Fal co-founder on generative media demand surge: startup customers generating billions in combined revenue
Sep 10, 2025 with Burkay Gur
Key Points
- Fal's startup customers generate billions in combined revenue, signaling real economic activity in consumer and prosumer AI applications rather than demo traffic.
- Each new model release produces discrete traffic jumps that compound without cannibalizing existing workloads, with Nano Banana's edit capability solving video generation's visual consistency problem.
- Fal faces H100 supply constraints and prioritizes uptime over cost, holding GPU capacity overnight even during low-traffic periods to guarantee availability when demand returns.
Summary
Fal's co-founder describes a generative media infrastructure business outpacing most AI infrastructure players on the demand curve. The startup's customers—companies with fewer than 200 employees—generated combined revenue in the billions of dollars, suggesting the consumer and prosumer AI application layer is producing real economic activity beyond demos.
Fal sees demand as additive rather than substitutive. Each new capability release produces a discrete jump in traffic and revenue that compounds over time. The Nano Banana image-editing model illustrates this pattern. Rather than cannibalize existing video workloads, it became a building block for them. Edit models can maintain visual consistency between clips, solving one of video generation's persistent problems and allowing developers to stitch together generated sequences that would otherwise drift. New capabilities unlock new application categories instead of just reshuffling existing ones.
The App Store dynamic following each model launch reinforces how intense consumer demand runs. Within hours of Nano Banana's release, roughly 20 apps appeared in the App Store using the model's name, and nanobanana.ai already claimed the top organic search result. Apple isn't moving fast enough to stop it, and those clone apps are getting traction. Fal reads this as a signal of demand intensity rather than competitive threat.
GPU supply
Fal is currently experiencing an H100 crunch. Unlike training shops that lock in large GPU reservations for months, Fal runs pure inference workloads and scales its fleet dynamically. That means it depends on spot availability across multiple neoclouds, calling providers one by one when it needs to expand capacity. When providers consistently say no across the board, that is the signal to stock up. H100 spot prices hit a floor and have started rising again, a pattern that did not happen with A100s, which declined monotonically.
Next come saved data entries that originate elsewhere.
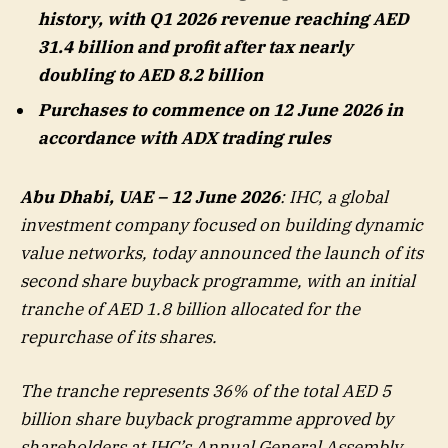
history, with Q1 2026 revenue reaching AED
31.4 billion and profit after tax nearly
doubling to AED 8.2 billion
Purchases to commence on 12 June 2026 in
accordance with ADX trading rules
Abu Dhabi, UAE – 12 June 2026
: IHC, a global
investment company focused on building dynamic
value networks, today announced the launch of its
second share buyback programme, with an initial
tranche of AED 1.8 billion allocated for the
repurchase of its shares.
The tranche represents 36% of the total AED 5
billion share buyback programme approved by
shareholders at IHC’s Annual General Assembly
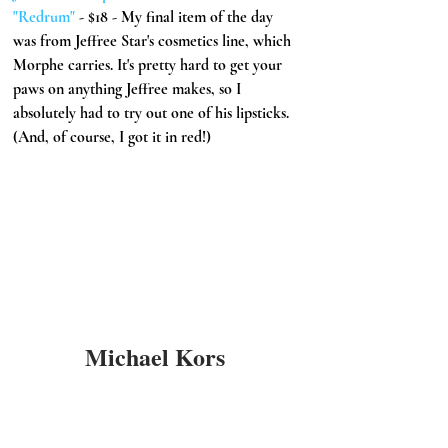
"Redrum" 
- $18 - My final item of the day 
was from Jeffree Star's cosmetics line, which 
Morphe carries. It's pretty hard to get your 
paws on anything Jeffree makes, so I 
absolutely had to try out one of his lipsticks. 
(And, of course, I got it in red!) 
Michael Kors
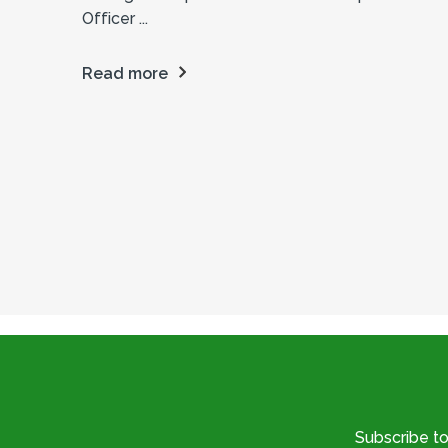
Officer ...
Read more
Subscribe t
The Nebius-Microsoft deal announced at roughly $20 billion signals just how capacity-constrained the market is. Nebius would not have ranked as an obvious top-tier infrastructure partner a year ago. That Microsoft chose to commit at that scale points to how little available capacity exists across more obvious options.
Fal prioritizes uptime over cost optimization for now. Even during the overnight trough when US and European users are asleep and Asian traffic is comparatively light, the company holds its GPU pool rather than returning capacity, accepting idle costs to guarantee it can serve customers when demand returns. Moving inference liquidity around the globe by time zone remains a longer-term possibility, not current practice.
The co-founder worked at Oracle from 2012 to 2016, when Larry Ellison was publicly dismissing cloud computing. Oracle's infrastructure credibility in the current AI cycle—built partly through operating Yandex's data centers—reflects the operational discipline that Fal values when choosing infrastructure partners. Providers converting from Bitcoin mining to GPU hosting receive more skepticism.